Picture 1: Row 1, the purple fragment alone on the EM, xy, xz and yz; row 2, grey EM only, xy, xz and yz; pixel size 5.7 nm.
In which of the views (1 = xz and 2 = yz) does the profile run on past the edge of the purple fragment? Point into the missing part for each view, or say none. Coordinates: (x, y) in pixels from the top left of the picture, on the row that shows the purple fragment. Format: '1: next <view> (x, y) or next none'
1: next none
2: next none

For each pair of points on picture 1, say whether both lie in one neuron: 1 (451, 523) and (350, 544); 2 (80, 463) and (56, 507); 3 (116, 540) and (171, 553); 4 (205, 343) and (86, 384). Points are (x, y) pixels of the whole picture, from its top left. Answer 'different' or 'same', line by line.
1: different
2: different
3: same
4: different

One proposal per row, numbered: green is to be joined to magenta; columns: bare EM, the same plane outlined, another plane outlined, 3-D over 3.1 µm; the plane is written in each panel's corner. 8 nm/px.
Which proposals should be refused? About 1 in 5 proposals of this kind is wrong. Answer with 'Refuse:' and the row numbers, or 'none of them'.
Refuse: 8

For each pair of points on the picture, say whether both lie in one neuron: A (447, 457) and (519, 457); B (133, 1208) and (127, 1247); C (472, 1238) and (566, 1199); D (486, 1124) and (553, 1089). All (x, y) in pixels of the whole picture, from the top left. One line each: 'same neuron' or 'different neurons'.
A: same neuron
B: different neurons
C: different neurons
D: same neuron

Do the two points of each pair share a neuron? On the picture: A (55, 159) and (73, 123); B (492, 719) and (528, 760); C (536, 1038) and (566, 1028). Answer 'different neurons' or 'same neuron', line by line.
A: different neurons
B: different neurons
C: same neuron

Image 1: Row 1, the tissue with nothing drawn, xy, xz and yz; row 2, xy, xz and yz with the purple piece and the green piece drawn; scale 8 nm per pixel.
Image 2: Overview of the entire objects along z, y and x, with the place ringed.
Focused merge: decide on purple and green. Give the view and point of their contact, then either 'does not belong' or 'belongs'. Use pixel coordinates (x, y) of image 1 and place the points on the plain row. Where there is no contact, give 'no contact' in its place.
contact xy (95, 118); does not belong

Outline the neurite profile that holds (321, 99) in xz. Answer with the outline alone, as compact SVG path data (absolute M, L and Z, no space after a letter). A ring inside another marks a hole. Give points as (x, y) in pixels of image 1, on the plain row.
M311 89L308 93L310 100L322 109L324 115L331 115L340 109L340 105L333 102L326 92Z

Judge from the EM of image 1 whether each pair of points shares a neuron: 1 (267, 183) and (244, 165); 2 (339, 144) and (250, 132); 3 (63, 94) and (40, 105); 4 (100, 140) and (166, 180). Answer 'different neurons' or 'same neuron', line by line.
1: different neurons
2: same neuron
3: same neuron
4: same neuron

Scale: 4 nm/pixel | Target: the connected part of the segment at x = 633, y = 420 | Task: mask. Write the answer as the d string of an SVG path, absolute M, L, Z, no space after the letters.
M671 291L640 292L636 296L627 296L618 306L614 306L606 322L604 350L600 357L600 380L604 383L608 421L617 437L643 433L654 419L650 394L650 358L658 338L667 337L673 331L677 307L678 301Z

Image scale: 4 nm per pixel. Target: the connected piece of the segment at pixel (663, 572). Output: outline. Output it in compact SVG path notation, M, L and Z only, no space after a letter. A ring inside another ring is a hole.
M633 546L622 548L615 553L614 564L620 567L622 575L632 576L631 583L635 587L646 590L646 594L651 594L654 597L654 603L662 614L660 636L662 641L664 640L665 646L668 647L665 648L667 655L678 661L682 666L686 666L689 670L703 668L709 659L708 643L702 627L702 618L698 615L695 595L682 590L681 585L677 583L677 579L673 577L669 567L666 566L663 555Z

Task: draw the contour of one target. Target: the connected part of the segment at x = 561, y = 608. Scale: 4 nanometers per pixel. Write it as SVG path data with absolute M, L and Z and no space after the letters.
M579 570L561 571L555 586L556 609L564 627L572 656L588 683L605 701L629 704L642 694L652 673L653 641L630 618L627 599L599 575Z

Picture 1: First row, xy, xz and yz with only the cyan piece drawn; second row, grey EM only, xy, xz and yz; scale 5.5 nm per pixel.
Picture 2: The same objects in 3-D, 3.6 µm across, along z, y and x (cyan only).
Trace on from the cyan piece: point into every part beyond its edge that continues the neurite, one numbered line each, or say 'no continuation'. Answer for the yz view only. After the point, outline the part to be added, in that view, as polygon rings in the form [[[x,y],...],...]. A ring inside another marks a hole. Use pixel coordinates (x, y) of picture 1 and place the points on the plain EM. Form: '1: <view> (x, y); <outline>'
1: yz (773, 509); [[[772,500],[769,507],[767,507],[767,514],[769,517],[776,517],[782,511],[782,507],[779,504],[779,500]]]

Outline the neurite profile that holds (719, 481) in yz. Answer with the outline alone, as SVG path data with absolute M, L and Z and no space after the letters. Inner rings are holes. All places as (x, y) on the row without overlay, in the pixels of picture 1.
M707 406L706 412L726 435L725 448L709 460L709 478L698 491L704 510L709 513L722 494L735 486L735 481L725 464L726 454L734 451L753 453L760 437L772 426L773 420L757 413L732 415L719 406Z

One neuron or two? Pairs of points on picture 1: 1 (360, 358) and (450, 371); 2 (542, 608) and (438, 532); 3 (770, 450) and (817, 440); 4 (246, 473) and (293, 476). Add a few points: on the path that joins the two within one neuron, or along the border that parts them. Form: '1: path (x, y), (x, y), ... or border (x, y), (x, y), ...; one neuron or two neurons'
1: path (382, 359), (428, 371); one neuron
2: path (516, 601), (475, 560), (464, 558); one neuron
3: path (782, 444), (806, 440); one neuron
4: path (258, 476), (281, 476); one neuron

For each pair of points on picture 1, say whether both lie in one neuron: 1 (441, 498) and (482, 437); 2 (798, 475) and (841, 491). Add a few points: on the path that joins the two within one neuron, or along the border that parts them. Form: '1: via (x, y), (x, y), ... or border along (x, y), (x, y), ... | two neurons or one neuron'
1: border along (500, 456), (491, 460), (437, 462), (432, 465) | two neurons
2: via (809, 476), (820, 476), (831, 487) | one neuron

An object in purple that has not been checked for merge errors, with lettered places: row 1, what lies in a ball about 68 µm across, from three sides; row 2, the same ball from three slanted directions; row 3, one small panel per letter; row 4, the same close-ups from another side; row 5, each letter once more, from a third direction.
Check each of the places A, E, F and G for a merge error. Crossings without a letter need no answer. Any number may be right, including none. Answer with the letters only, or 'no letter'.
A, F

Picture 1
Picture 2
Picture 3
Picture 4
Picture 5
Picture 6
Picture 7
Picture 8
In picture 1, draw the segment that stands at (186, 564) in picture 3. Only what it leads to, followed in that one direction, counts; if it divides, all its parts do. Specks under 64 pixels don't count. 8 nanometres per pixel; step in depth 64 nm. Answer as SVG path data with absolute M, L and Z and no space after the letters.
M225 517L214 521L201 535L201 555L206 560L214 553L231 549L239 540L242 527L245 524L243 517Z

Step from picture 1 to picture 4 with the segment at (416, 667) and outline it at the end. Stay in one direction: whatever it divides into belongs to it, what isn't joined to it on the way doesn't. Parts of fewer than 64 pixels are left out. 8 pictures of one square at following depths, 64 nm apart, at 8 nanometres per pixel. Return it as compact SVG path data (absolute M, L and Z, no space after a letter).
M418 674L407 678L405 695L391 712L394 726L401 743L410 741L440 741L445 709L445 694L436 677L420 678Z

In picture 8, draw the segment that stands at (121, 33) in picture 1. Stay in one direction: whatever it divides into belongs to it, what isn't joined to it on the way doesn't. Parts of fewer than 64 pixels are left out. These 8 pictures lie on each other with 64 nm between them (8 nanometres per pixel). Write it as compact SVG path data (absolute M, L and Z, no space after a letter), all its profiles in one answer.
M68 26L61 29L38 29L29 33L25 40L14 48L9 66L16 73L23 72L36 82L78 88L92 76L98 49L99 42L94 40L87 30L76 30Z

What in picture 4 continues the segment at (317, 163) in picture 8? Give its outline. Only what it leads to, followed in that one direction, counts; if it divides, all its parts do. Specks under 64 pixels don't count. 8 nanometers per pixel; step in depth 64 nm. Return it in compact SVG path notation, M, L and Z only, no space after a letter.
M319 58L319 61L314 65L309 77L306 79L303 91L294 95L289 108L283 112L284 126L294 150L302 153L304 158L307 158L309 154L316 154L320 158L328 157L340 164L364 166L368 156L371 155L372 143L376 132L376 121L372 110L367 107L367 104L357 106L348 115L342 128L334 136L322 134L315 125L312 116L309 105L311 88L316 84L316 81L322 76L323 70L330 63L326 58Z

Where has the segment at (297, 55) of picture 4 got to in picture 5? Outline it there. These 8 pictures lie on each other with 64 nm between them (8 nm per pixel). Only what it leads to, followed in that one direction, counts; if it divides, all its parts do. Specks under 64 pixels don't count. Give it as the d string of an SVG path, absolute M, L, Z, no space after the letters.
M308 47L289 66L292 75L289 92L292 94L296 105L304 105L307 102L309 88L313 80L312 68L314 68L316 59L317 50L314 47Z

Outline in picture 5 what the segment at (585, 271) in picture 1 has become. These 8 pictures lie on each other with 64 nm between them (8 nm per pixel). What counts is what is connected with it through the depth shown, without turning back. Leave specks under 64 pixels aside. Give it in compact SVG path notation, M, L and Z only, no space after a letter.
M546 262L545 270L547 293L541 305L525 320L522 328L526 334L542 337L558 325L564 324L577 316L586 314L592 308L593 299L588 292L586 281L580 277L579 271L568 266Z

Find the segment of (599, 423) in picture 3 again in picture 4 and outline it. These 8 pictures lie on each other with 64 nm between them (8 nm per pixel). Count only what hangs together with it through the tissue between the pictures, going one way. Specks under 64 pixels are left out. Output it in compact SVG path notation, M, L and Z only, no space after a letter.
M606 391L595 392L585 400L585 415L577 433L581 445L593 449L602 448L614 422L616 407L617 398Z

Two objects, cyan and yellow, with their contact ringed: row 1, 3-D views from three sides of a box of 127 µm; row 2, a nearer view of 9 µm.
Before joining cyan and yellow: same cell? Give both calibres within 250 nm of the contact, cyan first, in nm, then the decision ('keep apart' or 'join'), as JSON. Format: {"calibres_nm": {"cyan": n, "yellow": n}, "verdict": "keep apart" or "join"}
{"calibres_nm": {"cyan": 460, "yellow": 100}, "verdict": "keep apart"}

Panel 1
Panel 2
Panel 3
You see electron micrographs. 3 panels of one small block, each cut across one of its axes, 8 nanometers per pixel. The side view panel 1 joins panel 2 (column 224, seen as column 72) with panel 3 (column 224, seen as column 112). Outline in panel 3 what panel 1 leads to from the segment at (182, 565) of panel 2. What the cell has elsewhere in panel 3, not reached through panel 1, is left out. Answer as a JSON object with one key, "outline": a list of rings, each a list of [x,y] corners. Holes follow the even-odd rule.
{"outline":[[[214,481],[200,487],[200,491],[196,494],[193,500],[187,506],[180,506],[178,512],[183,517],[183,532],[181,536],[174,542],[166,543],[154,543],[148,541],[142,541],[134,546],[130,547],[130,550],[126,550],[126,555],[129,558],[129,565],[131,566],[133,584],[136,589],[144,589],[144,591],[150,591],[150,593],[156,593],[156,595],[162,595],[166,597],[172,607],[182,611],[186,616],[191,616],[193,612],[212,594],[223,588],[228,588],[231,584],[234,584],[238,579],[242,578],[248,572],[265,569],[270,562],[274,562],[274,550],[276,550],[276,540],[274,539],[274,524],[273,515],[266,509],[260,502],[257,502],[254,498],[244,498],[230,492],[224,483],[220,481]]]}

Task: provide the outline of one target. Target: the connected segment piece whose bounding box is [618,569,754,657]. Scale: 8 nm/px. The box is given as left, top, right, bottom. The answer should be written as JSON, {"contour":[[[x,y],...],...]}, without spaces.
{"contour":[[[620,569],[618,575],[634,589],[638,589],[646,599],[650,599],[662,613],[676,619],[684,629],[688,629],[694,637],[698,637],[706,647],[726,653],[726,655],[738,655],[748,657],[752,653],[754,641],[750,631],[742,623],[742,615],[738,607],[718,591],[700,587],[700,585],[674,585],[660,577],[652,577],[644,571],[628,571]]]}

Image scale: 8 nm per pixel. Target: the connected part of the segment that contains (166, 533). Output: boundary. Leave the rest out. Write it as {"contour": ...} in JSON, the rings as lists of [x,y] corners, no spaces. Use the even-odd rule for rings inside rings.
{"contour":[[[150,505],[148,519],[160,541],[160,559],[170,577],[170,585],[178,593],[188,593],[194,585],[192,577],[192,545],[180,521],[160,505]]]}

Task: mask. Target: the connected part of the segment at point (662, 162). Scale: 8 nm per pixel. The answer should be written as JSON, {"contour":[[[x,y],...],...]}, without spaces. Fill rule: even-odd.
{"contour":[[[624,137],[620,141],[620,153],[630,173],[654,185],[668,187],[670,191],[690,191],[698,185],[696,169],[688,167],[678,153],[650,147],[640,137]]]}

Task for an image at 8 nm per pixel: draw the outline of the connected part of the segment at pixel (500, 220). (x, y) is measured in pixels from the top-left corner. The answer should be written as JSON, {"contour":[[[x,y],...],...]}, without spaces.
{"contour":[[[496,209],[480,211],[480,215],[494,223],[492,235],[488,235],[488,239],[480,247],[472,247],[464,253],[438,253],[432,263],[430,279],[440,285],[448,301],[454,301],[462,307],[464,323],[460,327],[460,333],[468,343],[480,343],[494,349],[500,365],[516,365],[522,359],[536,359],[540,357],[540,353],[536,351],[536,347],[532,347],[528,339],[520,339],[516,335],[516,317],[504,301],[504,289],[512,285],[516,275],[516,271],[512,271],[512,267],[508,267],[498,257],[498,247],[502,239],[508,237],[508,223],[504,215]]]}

┄┄┄┄┄┄

What to do. Search term "objects": return each line of the data that contains it.

Result of this task.
Image 2: Overview of the entire objects along z, y and x, with the place ringed.
Picture 2: The same objects in 3-D, 3.6 µm across, along z, y and x (cyan only).
Two objects, cyan and yellow, with their contact ringed: row 1, 3-D views from three sides of a box of 127 µm; row 2, a nearer view of 9 µm.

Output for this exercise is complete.